### DATA PROVIDED
━━━━━━━━━━━━━━━━
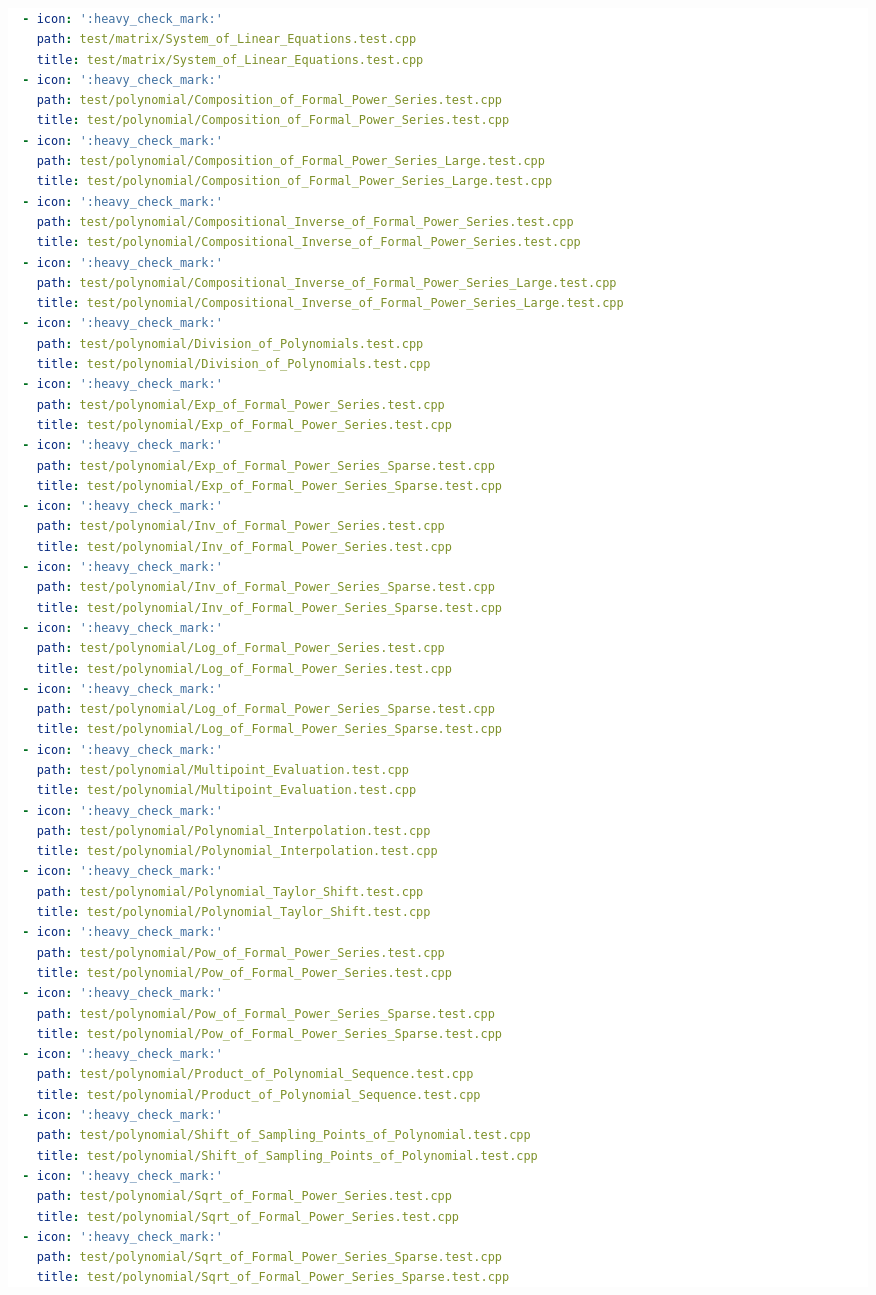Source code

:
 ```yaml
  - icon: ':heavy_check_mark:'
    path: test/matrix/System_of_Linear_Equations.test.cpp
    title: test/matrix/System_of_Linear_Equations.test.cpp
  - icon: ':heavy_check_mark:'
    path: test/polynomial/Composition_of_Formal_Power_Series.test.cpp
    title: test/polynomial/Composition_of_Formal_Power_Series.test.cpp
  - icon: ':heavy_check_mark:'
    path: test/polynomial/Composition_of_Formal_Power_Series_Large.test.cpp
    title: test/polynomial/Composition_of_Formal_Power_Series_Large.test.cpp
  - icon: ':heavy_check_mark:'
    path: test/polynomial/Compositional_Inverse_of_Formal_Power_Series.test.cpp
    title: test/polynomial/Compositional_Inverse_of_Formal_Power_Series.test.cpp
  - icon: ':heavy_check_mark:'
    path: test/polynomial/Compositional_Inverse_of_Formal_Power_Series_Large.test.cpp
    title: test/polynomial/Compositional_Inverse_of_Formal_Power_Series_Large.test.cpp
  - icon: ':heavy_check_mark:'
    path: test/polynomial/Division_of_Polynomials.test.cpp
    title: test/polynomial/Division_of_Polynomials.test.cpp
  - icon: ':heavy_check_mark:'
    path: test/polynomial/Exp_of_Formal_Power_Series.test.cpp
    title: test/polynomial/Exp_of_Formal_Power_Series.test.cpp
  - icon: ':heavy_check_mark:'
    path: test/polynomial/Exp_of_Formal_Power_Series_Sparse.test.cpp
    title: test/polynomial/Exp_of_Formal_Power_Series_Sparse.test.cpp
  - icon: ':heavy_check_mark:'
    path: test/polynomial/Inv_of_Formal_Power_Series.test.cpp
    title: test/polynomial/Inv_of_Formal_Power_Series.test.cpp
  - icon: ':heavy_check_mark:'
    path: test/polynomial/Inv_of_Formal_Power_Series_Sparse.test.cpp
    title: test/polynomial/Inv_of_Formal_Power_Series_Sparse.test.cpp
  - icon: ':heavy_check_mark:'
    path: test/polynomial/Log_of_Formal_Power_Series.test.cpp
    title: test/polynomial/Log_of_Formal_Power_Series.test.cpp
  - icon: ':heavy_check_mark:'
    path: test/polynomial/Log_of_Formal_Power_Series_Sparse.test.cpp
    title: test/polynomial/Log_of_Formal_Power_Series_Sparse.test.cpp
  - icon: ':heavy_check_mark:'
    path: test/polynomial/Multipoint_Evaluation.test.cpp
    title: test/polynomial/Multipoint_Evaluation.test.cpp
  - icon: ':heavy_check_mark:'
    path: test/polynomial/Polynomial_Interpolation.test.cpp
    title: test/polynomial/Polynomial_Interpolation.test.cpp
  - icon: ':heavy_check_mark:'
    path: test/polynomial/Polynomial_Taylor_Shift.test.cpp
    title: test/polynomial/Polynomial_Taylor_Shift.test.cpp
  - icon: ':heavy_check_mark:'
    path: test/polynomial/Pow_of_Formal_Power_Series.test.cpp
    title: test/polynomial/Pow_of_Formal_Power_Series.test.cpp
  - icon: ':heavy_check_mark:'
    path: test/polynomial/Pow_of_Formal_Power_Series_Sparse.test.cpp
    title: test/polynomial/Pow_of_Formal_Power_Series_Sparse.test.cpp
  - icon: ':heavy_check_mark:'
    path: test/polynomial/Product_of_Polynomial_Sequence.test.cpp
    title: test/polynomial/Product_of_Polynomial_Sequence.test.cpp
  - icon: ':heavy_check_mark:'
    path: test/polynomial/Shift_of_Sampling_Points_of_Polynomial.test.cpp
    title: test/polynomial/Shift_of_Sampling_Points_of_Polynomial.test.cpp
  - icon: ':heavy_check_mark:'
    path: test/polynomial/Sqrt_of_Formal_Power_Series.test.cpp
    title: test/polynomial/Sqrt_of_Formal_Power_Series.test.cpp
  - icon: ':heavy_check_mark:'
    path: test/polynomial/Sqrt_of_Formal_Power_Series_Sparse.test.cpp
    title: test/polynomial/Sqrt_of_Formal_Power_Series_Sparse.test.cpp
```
━━━━━━━━━━━━━━━━
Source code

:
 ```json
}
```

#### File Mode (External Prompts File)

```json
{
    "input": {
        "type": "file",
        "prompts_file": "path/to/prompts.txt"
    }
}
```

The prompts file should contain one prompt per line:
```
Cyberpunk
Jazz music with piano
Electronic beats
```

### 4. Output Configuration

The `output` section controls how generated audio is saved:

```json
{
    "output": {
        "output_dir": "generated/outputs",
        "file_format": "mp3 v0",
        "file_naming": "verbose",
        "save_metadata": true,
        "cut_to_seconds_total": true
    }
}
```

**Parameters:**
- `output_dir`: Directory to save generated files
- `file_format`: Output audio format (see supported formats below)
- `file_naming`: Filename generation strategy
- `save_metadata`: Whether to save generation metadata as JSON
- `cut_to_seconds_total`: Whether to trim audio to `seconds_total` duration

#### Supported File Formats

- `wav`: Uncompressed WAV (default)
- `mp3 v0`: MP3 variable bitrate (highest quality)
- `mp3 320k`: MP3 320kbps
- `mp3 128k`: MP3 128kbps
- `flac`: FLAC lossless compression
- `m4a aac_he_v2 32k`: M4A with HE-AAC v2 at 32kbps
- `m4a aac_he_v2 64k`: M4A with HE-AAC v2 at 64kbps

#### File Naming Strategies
━━━━━━━━━━━━━━━━
### WORK REQUIRED
Print exactly the lines of the listing above starting at the line containing "metadata as JSON" and ending at the line containing "#### File Naming Strategies", both included.

### SOLUTION BELOW
- `save_metadata`: Whether to save generation metadata as JSON
- `cut_to_seconds_total`: Whether to trim audio to `seconds_total` duration

#### Supported File Formats

- `wav`: Uncompressed WAV (default)
- `mp3 v0`: MP3 variable bitrate (highest quality)
- `mp3 320k`: MP3 320kbps
- `mp3 128k`: MP3 128kbps
- `flac`: FLAC lossless compression
- `m4a aac_he_v2 32k`: M4A with HE-AAC v2 at 32kbps
- `m4a aac_he_v2 64k`: M4A with HE-AAC v2 at 64kbps

#### File Naming Strategies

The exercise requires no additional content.